Lady’s mouth twists. “And her.”
Yeah. And her.
Lady leans closer, voice dropping low like she’s giving a blessing before a funeral. “If you start to feel stupid, baby, remember this. You’re not asking permission. You’re walking in there because you have a reason.”
“I know,” I whisper, even as my stomach rolls.
Her eyes scan my face, softening for half a second. “If he so much as breathes wrong at you, I’m coming through that door like a hurricane.”
I almost smile. Almost. “That’ll go over great with the Saints Outlaws.”
Lady snorts. “They’ll live. Dale.”
I step out into the night and heat hits me like a hand against my back, pushing. My dress sticks to my thighs the second I move. I cross the sidewalk and grip the door handle, palm already slick. For a moment I pause, listening.
Inside, the bass dips, then surges, like the building is breathing.
I push the door open.
The smell hits first, potent and familiar. Ink and disinfectant from the tattoo stations mixed with stale rum and fresh cigar smoke. Anyone can come in the front. But the back is a different story. The bouncer wears a cut and instantly waves me through because I’m a woman in heels.
The bar’s packed with bodies, with voices, with the low undercurrent of violence that always hums under Saints Outlaws laughter. It’s crowded tonight, not like a party, more like a hive that’s been disturbed.
Men in cuts lean in tight circles, heads close, voices low.
Prospects move fast, eyes alert, clearing glasses, running bottles, acting busy so nobody notices how tense the room is.
A few women stand near the bar watching everything without pretending they aren’t, lashes long, lips glossy, looking bored but calculating.
When I step inside, the room doesn’t stop.
It dips.
Like a wave pulling back before it breaks. Heads turn. Eyes track me. Not curious eyes. Not friendly ones. Judging.

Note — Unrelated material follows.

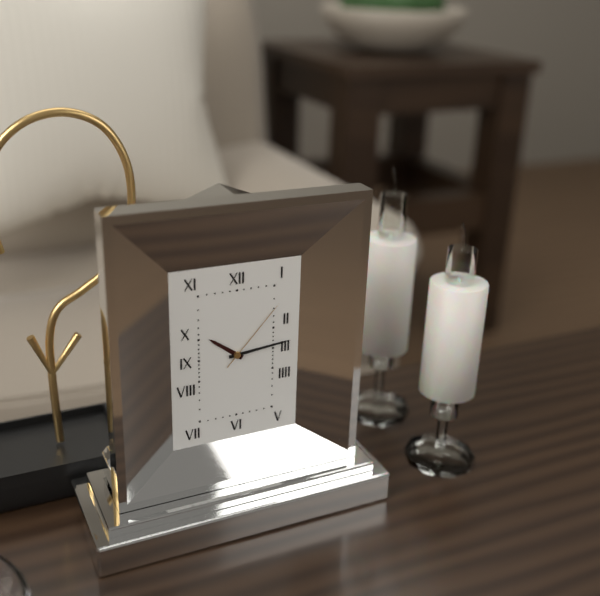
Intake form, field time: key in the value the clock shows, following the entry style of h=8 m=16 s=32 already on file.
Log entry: h=10 m=14 s=7
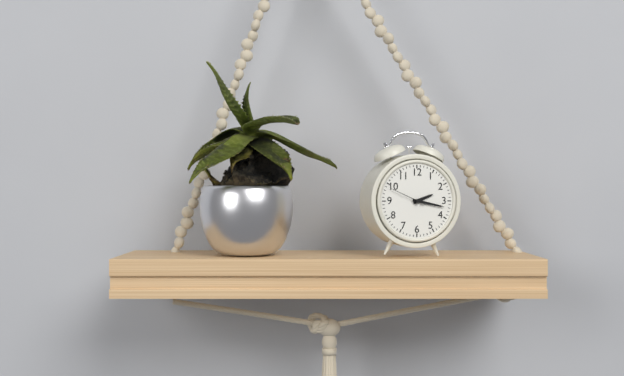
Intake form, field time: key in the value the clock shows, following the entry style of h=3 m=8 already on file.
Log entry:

Measuring.
The Saints know me now, and that’s the problem.
Not as collateral damage. Not as a ghost from Diablo’s past.
As a complication.
As a weakness.
As a spark that could set the whole damn place on fire.
My pulse pounds hard, but I keep my face steady and my spine straight. I refuse to shrink. I’ve done enough shrinking for one lifetime.

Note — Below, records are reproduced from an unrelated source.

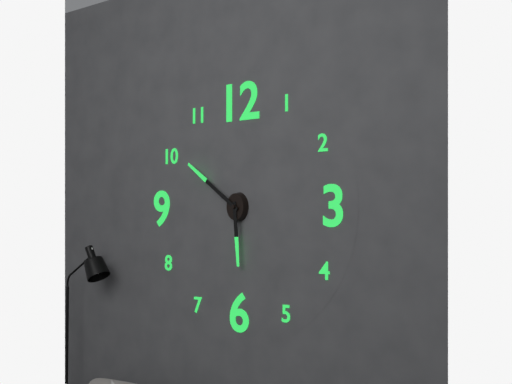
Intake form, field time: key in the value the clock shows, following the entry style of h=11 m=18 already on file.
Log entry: h=5 m=51
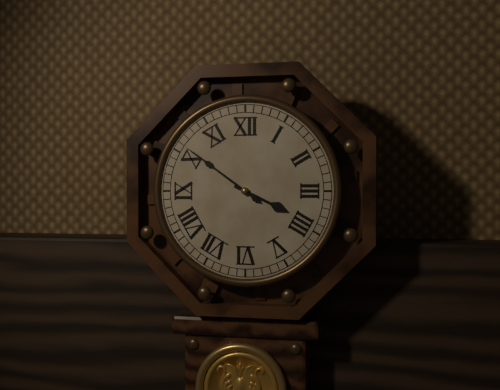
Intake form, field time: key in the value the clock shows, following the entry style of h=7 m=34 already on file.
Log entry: h=3 m=51
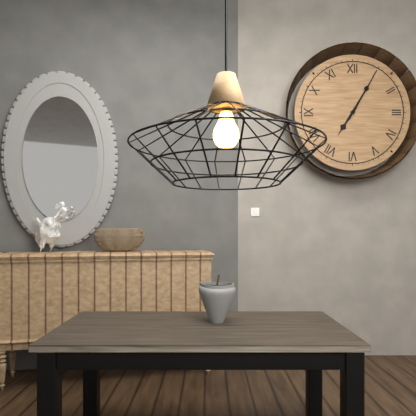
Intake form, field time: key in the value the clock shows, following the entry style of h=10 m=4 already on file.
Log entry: h=7 m=5
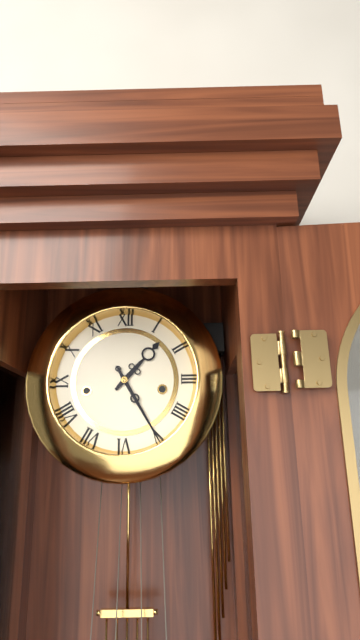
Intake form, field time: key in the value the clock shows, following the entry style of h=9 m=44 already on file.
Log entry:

I make it three steps before she blocks my path.
Carmen Solano doesn’t rush. She doesn’t need to.
She’s already positioned where she wants to be, directly in my way, like she’s been waiting for the moment the door opens.

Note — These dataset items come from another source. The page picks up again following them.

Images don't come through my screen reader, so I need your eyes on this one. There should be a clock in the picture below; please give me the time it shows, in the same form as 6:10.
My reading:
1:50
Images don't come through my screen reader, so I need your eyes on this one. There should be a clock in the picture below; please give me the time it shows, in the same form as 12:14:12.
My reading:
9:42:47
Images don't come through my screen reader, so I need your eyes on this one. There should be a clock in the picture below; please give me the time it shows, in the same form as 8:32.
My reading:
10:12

She looks like she stepped out of a glossy magazine spread and into this filthy church of criminals without a single hair out of place.
Cream silk blouse tucked into high-waisted trousers that probably cost more than my rent.
Heels that don’t belong on concrete floors but still command them.
Hair sleek down her back, shiny enough to reflect neon.
Makeup soft and pretty, designed to make her look innocent until you get close enough to see the steel behind her eyes.
Her lips are painted a quiet red that makes you think of blood only if you already know what blood looks like.
“Darling Rivera,” she says, calm as a person ordering dessert. “You don’t get to just walk in here whenever you feel like it.”
Her voice isn’t loud.
It doesn’t need to be.
“This isn’t your house,” I reply, keeping my tone even though rage scratches behind my teeth.
Her gaze flickers over my face like she’s examining a scratch on a car door. “It will be.”
There it is.
Not jealousy.
Ownership.
Wrapped in legacy and politics and the Solano name.
I force my lungs to keep working. “I need to see him.”
“He’s busy,” she answers, mouth curving like she enjoys saying it.
“With what?” I ask. “Damage control? Or rehearsal for your little wedding?”
Her jaw tightens slightly, so subtle most people wouldn’t catch it. But I’ve watched her long enough to know every crack matters.
“You have no idea what you’ve done to him,” she says softly.
I laugh under my breath, sharp and ugly. “I’ve done?”
“He hasn’t slept properly in weeks,” Carmen continues, voice smooth, conversational, like she’s gossiping with a friend. “He’s been wrecked over you. Snapping at his own men. Making reckless decisions.”
My heart stutters like it still belongs to him, like it forgets my pride exists.
Carmen sees the microsecond shift in my face and lets herself smile, faint and satisfied.
“You’re destabilizing him,” she says, leaning closer by a fraction. “You’re going to get him killed. And that makes you dangerous.”
“Or maybe,” I fire back, my voice tightening, “I’m the only thing in his life that’s real.”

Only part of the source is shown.